### [Task instructions]
Your answer should be the lines below from the one holding "right knee: (368, 230, 7)" through the one holding "left knee: (608, 228, -2)", copied exactly and with nothing else.

### [Exercise material]
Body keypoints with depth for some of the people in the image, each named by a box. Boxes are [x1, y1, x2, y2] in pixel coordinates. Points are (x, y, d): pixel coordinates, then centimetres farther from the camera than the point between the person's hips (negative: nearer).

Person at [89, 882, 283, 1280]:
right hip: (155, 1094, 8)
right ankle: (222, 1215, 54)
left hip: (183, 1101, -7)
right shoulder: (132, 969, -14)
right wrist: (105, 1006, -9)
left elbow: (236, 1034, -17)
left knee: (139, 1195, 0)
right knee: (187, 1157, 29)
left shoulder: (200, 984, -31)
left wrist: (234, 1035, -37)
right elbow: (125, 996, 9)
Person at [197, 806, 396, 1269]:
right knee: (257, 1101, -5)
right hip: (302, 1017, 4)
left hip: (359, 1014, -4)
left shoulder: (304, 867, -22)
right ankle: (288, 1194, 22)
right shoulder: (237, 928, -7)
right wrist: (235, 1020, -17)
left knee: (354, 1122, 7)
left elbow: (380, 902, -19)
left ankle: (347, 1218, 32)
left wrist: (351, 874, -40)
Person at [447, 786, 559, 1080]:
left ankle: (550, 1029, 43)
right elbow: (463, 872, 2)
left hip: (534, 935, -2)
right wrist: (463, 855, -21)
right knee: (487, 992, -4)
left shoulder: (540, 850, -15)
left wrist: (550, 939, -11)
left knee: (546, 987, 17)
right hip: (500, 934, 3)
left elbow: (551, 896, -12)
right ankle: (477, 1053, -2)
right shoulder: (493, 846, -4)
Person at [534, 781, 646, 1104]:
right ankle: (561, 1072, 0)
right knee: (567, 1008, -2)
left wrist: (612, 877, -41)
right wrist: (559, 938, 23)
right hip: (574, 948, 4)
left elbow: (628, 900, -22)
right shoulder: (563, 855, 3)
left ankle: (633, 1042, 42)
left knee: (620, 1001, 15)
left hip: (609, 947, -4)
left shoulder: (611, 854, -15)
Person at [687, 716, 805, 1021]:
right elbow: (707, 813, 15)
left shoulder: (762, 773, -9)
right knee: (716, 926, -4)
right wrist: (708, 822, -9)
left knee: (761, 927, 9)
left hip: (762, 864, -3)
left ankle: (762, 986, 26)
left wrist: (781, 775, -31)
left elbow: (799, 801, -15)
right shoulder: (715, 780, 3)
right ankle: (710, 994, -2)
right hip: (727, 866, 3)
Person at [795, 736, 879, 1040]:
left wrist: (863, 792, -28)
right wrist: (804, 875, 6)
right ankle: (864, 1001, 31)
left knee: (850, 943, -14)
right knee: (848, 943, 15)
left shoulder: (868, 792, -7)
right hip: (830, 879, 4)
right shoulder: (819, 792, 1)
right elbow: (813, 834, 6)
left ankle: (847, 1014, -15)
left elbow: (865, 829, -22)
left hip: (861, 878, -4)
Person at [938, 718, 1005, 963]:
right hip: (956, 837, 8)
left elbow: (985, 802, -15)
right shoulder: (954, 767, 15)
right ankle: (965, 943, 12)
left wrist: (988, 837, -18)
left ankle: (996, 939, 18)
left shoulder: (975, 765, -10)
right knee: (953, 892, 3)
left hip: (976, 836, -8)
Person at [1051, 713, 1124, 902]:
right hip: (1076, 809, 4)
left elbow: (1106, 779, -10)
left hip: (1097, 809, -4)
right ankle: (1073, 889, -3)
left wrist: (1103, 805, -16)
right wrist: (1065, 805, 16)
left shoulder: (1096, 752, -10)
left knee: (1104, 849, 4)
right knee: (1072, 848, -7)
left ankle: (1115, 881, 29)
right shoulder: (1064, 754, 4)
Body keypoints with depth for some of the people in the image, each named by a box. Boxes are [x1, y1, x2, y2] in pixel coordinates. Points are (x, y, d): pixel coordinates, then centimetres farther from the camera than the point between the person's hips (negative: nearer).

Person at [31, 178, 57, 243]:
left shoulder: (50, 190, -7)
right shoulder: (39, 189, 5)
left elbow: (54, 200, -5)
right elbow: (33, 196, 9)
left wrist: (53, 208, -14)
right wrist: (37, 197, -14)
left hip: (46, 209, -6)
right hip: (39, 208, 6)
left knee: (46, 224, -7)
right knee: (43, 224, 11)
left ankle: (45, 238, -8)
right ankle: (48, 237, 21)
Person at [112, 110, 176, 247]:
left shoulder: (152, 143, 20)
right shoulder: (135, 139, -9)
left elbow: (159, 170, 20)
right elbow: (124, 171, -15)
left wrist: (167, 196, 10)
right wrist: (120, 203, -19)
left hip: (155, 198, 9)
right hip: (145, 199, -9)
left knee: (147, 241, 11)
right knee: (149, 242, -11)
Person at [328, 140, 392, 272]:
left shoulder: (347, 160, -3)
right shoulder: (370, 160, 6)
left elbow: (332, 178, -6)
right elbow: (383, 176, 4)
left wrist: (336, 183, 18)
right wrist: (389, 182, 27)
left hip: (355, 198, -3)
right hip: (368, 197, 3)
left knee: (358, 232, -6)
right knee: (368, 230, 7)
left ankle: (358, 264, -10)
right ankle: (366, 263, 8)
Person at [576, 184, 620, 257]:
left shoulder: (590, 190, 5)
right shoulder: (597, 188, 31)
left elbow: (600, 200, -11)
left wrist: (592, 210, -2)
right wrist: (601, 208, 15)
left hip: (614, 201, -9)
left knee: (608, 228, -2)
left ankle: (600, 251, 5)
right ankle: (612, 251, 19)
* * *
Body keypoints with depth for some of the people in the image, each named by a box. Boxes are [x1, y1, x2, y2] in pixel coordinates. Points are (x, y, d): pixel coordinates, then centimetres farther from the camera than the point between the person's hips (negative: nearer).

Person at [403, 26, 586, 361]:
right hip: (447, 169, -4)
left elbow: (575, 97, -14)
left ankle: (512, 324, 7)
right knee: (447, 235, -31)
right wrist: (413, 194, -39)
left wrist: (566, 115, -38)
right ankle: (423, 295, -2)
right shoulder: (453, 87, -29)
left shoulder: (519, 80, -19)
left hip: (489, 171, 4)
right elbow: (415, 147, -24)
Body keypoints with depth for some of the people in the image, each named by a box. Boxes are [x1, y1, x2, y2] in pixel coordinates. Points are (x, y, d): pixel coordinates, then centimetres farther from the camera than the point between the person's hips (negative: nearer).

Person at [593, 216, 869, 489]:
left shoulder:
...
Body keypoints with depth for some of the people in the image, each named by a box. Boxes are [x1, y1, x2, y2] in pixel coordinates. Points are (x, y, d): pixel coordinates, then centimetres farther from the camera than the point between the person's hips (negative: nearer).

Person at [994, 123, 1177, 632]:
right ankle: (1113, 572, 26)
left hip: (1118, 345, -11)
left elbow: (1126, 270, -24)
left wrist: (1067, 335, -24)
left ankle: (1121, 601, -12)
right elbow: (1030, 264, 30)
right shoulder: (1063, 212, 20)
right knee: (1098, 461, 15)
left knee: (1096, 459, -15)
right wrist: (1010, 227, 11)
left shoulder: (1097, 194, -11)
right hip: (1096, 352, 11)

### [Task response]
right knee: (368, 230, 7)
left ankle: (358, 264, -10)
right ankle: (366, 263, 8)
Person at [576, 184, 620, 257]:
left shoulder: (590, 190, 5)
right shoulder: (597, 188, 31)
left elbow: (600, 200, -11)
left wrist: (592, 210, -2)
right wrist: (601, 208, 15)
left hip: (614, 201, -9)
left knee: (608, 228, -2)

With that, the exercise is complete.